Fotografía de Franco en las ruinas del patio del Alcázar de Toledo tras el asedio en 1936
El general Franco se dirige a las tropas y a los defensores del Alcázar tras acabar con el asedio.
Fotograma HMN.  

Los periodistas y reporteros gráficos que acompañaban a las tropas del Ejército de África no solo elogiaron el rápido avance y el auxilio a los defensores del Alcázar, sino que también relataron y documentaron las duras escenas observadas en las calles de Toledo sobre la brutal represión ejercida en la ciudad. Muchos de los presentes, extranjeros en su mayoría, quedaron olvidados durante años, y hoy podemos recuperar su labor gracias a la documentación audiovisual conservada (principalmente diferentes fotografías y los brutos de la Hearst Metrotone News). Vídeo completo aquí a partir del min. 5:28.

Corresponsales extranjeros en las ruinas del Alcázar de Toledo
Ascenso por los escombros del Alcázar de los corresponsales extranjeros. HMN.
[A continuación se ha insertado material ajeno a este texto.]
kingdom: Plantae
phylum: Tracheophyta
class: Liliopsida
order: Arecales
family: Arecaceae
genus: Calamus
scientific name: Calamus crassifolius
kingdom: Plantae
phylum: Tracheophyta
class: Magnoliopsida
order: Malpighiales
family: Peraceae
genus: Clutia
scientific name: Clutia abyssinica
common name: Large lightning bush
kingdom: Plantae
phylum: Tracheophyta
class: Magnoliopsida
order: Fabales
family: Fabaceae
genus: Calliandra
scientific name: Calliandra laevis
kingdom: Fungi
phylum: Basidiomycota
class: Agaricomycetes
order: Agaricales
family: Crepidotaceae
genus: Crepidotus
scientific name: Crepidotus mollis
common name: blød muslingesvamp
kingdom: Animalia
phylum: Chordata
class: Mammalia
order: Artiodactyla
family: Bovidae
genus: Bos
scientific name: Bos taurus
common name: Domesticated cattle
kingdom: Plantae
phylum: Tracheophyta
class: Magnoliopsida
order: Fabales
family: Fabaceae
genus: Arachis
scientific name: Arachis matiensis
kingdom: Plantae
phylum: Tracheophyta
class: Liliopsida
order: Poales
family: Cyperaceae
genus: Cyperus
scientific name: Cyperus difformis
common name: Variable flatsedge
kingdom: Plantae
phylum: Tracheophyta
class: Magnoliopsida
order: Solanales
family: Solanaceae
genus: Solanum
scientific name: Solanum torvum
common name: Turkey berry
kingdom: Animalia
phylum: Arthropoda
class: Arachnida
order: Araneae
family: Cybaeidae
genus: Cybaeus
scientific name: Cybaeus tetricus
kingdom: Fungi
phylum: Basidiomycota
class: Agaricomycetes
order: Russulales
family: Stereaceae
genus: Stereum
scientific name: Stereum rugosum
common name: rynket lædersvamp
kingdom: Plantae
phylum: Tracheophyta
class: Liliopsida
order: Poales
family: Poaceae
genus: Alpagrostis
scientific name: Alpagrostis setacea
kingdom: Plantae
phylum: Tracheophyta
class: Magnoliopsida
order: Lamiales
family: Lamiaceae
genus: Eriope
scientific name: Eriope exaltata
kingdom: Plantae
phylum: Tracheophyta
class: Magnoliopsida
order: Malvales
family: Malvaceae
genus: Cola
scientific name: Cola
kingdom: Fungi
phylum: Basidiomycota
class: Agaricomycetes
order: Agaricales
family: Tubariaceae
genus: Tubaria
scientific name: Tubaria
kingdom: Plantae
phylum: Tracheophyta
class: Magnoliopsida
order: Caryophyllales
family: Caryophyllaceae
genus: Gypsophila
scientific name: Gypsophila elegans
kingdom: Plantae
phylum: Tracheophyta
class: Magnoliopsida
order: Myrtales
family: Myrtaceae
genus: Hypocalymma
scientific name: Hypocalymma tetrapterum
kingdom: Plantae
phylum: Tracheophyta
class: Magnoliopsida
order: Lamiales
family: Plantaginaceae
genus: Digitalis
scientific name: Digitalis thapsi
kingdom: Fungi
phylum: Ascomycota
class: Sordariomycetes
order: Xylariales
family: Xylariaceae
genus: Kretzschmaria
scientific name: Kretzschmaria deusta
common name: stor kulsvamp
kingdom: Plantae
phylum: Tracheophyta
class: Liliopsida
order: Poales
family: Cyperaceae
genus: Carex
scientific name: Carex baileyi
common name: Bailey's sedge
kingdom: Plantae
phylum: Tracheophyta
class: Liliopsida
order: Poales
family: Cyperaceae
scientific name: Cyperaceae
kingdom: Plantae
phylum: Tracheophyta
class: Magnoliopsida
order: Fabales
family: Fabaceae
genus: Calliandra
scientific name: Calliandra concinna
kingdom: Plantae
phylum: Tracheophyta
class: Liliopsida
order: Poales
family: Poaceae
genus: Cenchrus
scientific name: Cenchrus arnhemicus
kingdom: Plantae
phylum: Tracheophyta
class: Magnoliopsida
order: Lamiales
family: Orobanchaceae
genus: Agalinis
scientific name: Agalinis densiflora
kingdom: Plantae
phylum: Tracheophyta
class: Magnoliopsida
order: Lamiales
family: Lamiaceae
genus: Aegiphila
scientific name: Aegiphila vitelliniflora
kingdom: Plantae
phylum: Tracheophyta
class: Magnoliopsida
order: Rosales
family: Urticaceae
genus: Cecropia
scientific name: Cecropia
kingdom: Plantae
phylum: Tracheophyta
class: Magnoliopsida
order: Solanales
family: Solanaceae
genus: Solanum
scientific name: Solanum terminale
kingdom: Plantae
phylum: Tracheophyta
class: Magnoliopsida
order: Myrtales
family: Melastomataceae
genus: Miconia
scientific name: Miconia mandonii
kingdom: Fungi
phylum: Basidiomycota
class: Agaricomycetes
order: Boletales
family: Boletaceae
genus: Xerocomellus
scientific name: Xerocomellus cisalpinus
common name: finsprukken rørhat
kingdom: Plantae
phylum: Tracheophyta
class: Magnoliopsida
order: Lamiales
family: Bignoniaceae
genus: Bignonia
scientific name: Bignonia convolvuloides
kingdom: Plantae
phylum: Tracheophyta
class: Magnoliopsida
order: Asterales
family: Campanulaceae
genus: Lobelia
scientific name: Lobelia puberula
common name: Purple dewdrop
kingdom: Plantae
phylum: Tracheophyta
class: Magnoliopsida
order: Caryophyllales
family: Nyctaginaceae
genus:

La primera escena dura pocos segundos, pero no puede tener más fuerza. Mientras con peligro, y ascendiendo lentamente entre los escombros, dos guardias civiles defensores del Alcázar están en lo más alto observando al grupo de periodistas que se acercan a las ruinas.

De manera inicial, conviene destacar la presencia de los dos principales oficiales de prensa encargados de supervisar y orientar a los periodistas desde agosto de 1936. Al frente del grupo se encontraba Luis Bolín, jefe del Servicio de Prensa del Cuartel General de Franco. Bolín, vestido con el uniforme de capitán de la Legión, se encargó de controlar rigurosamente el trabajo de los periodistas para evitar la difusión en el extranjero de informaciones que pudieran resultar perjudiciales para la causa sublevada.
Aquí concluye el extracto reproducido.